I have always hesitated at others’ judgment. It’s not that I can’t hold my own in the face of mean comments; rather, the idea that other people are misunderstanding me has always been oddly discomforting. In this sense, to be judged––to be misunderstood, really––feels like a deep jab at identity. And if not for fear of being misunderstood by others, then trying new things can be scary for fear of letting go of the self-imposed categories and concepts used to define myself. “I should be/do/act like ___ because I am ___.”
But others’ misunderstandings of me are illusory, at least in the sense that they actually have little to do with…me. The truth is, the more we put ourselves out there and allow ourselves to take up space, the more likely it is that others will form a perception of us that exists outside of our control. If you had told me this freshman year, it would’ve sounded like an end-of-days siren. But, as I have come to learn, the good thing is, if we are gracious with ourselves, if we allow ourselves an authenticity and honest expression that exists beyond the opinions of others, we can make peace with how others may (mis)understand us. At least when it has come to questions of self expression and identity, I have relinquished my fixation on others’ perceptions of me. To be misunderstood can be alienating, without a doubt.
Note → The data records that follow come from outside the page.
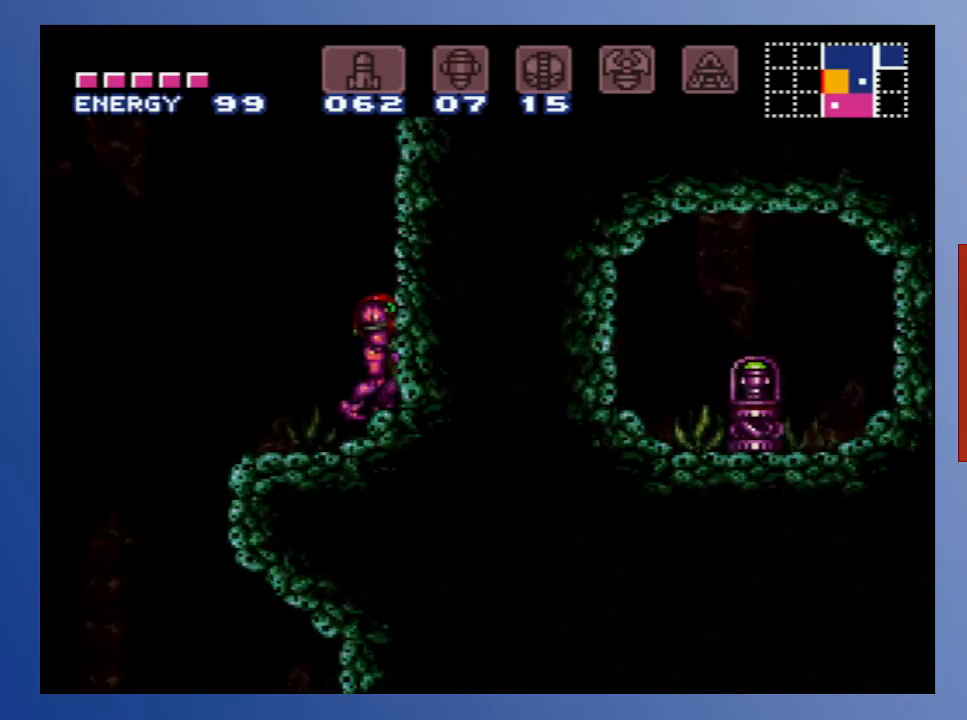
{"buttons": [], "left_stick": "center", "right_stick": "center", "events": []}
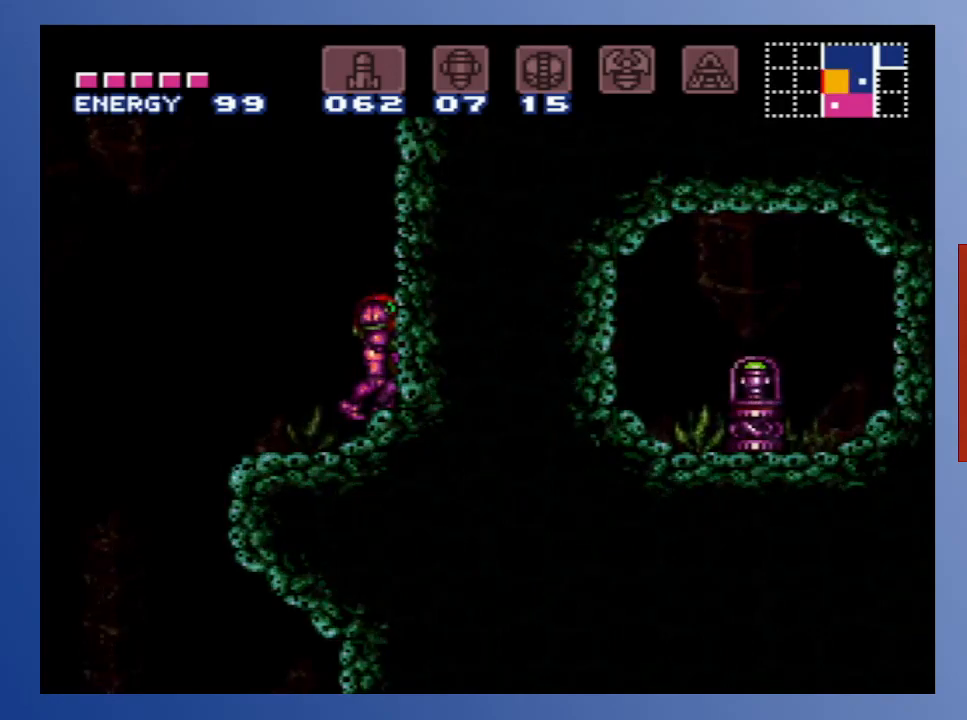
{"buttons": [], "left_stick": "center", "right_stick": "center", "events": []}
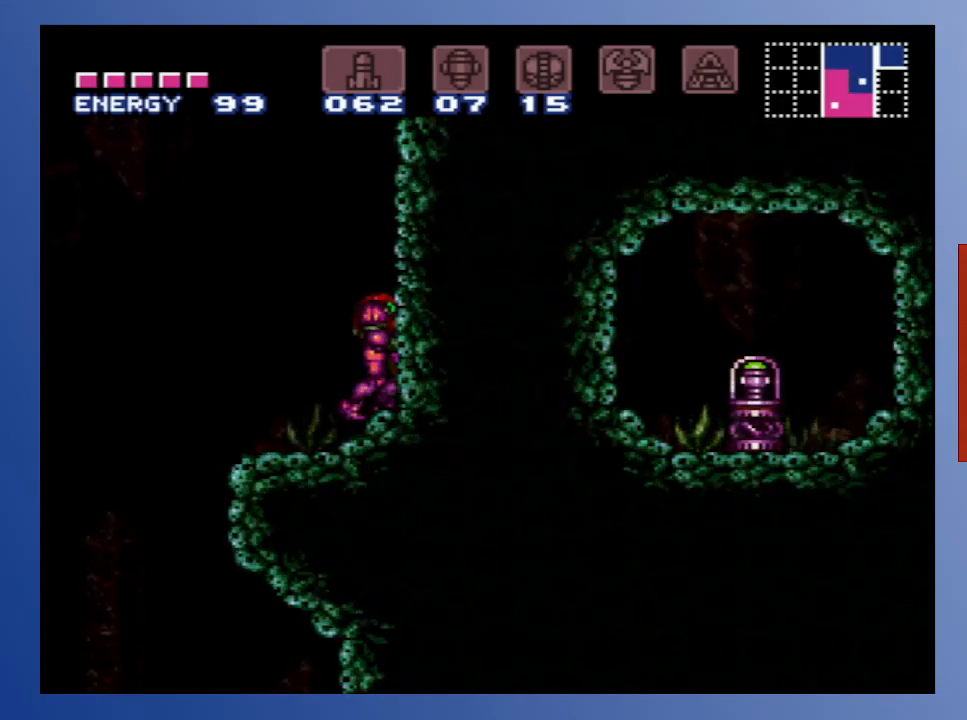
{"buttons": [], "left_stick": "center", "right_stick": "center", "events": []}
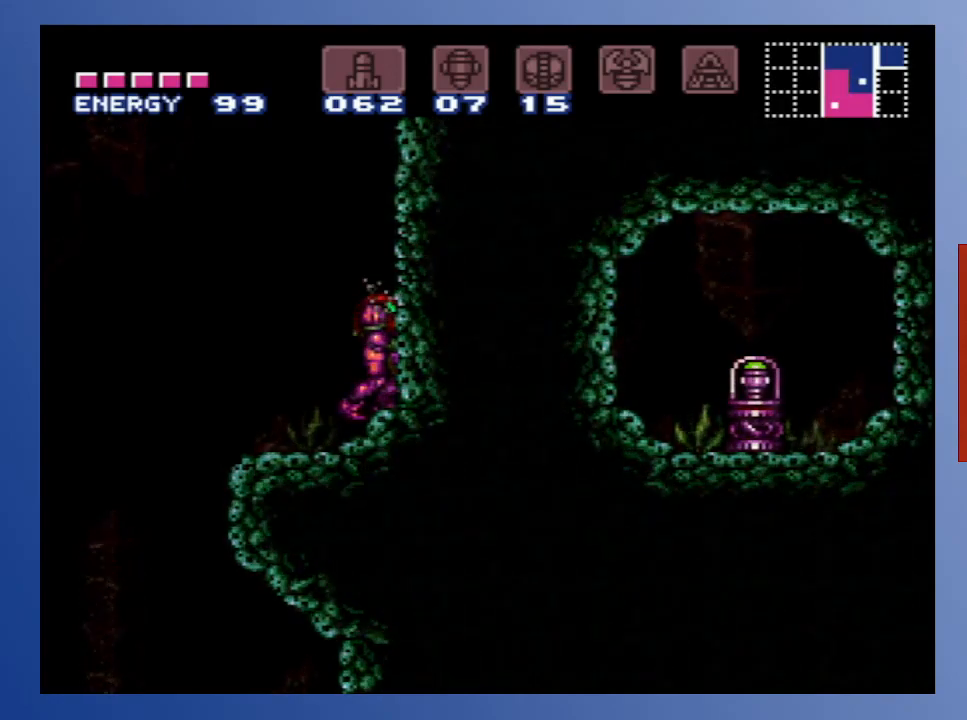
{"buttons": [], "left_stick": "center", "right_stick": "center", "events": []}
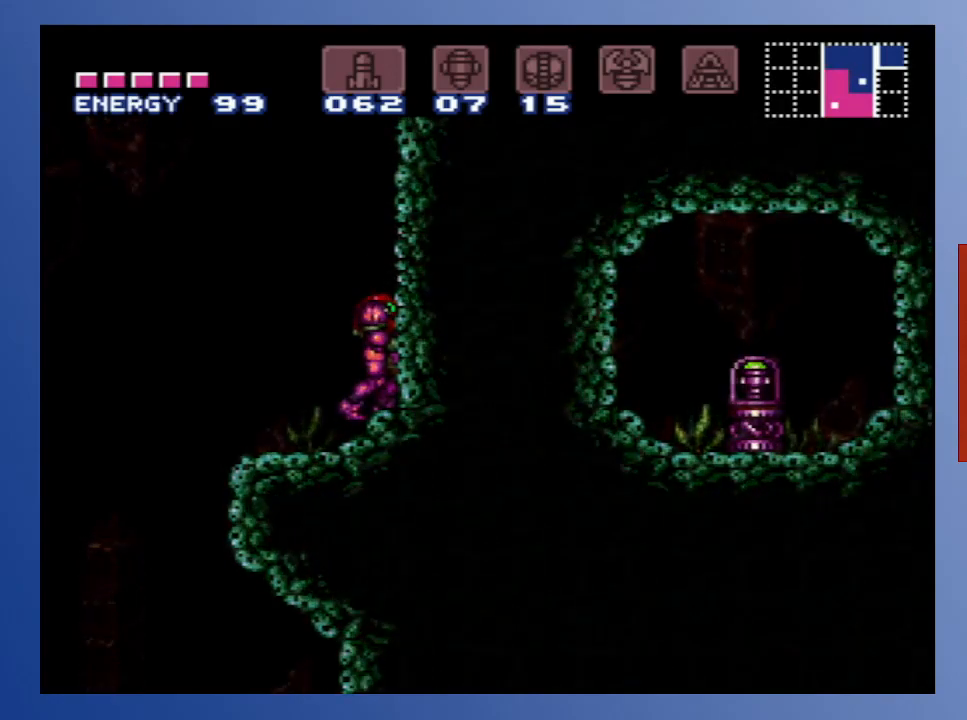
{"buttons": [], "left_stick": "center", "right_stick": "center", "events": []}
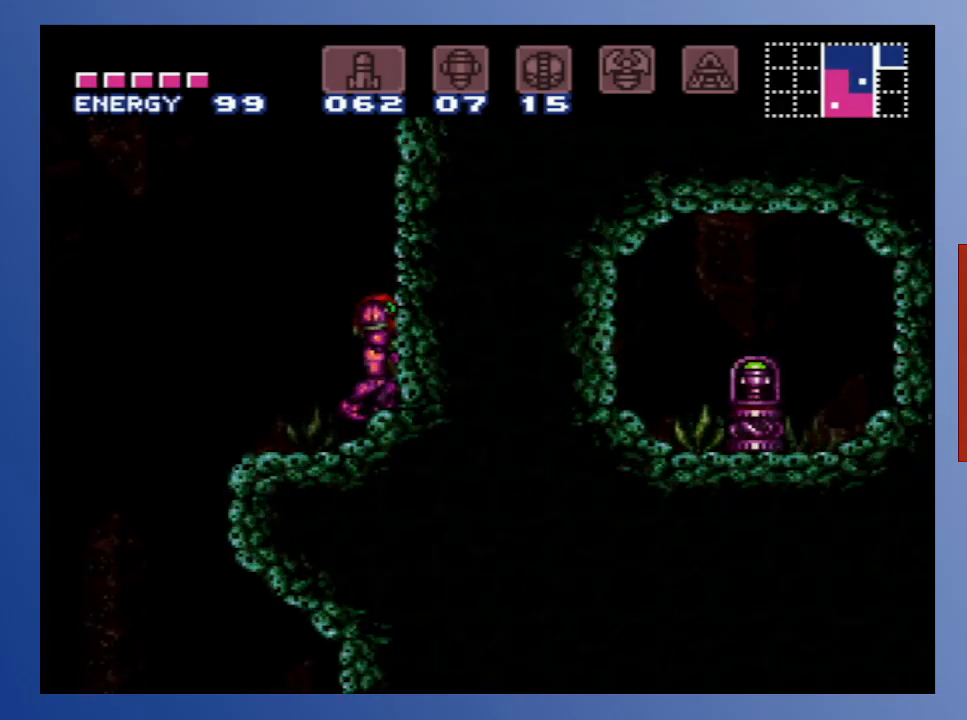
{"buttons": [], "left_stick": "center", "right_stick": "center", "events": []}
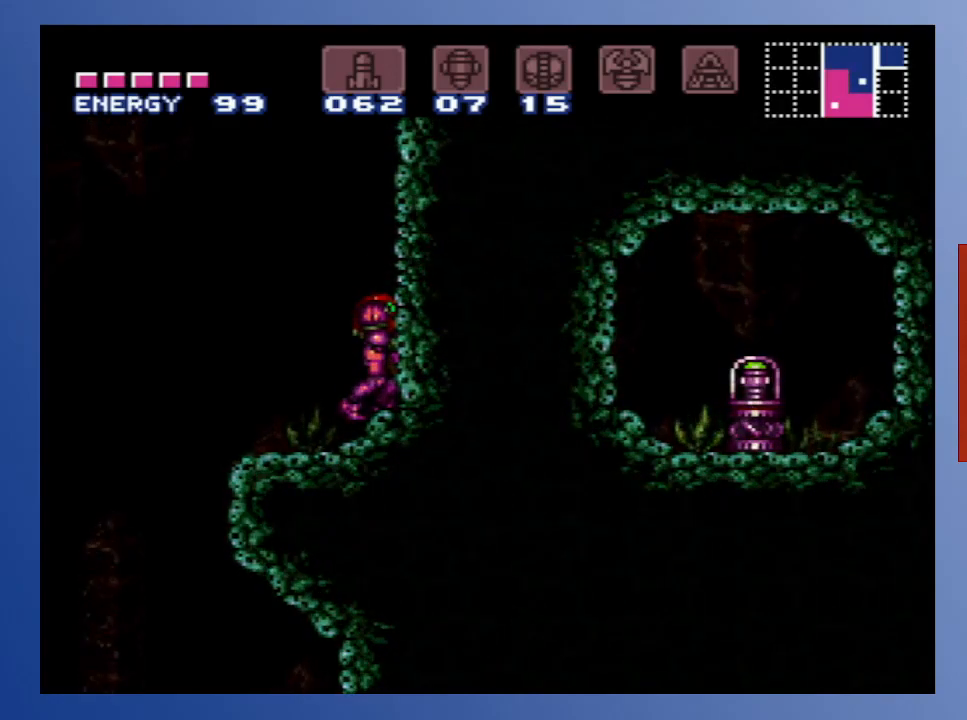
{"buttons": [], "left_stick": "center", "right_stick": "center", "events": []}
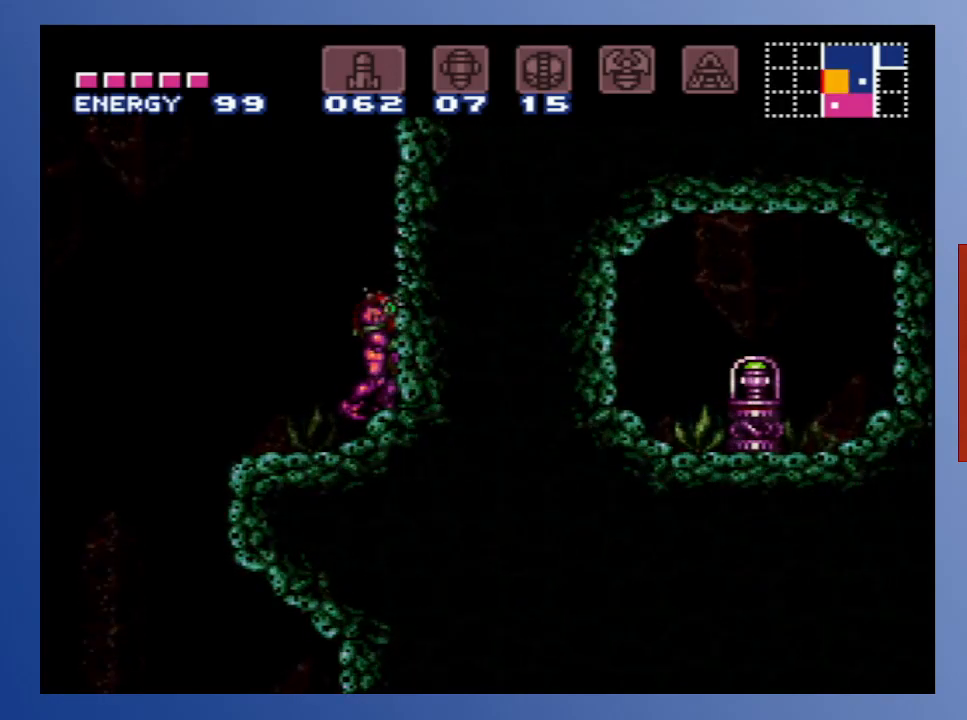
{"buttons": [], "left_stick": "center", "right_stick": "center", "events": []}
It doesn’t, however, have to be earth shattering.
And the other part of being gracious with myself has entailed doing things that I once believed “I could never do” and allowing myself to flirt with who I would like to become. What in life doesn’t change? Denying ourselves change will neither stop it from happening nor shield us from judgment when it does. When I began to relinquish my fixed sense of self, I actually gave myself space to grow.
So I’m happy to report that the latter half of my Brandeis experience has been marked by more change and more courage on my end: getting that septum piercing I’ve always wanted (not to backpedal on my own advice too much, but I will apologize to my parents for this one––sorry, mom and dad!), studying abroad in Nice after a whopping four-year hiatus in my French studies (actually, I’m also going to apologize for this one. Sorry, Macron) and, yes, as trivial as it may sound, doing my makeup how I want. On days when I feel like it, I’ll still dot some pearl stickers around my eyes, sweep glitter across my lid, or pencil some colorful liner into my lashline. That sophomore year project was not all for naught. So if you’re looking for encouragement to try something new or else make the most of your time at Brandeis, consider this it. Alternatively, you can always take Sociology of Body and Health with Professor Shostak.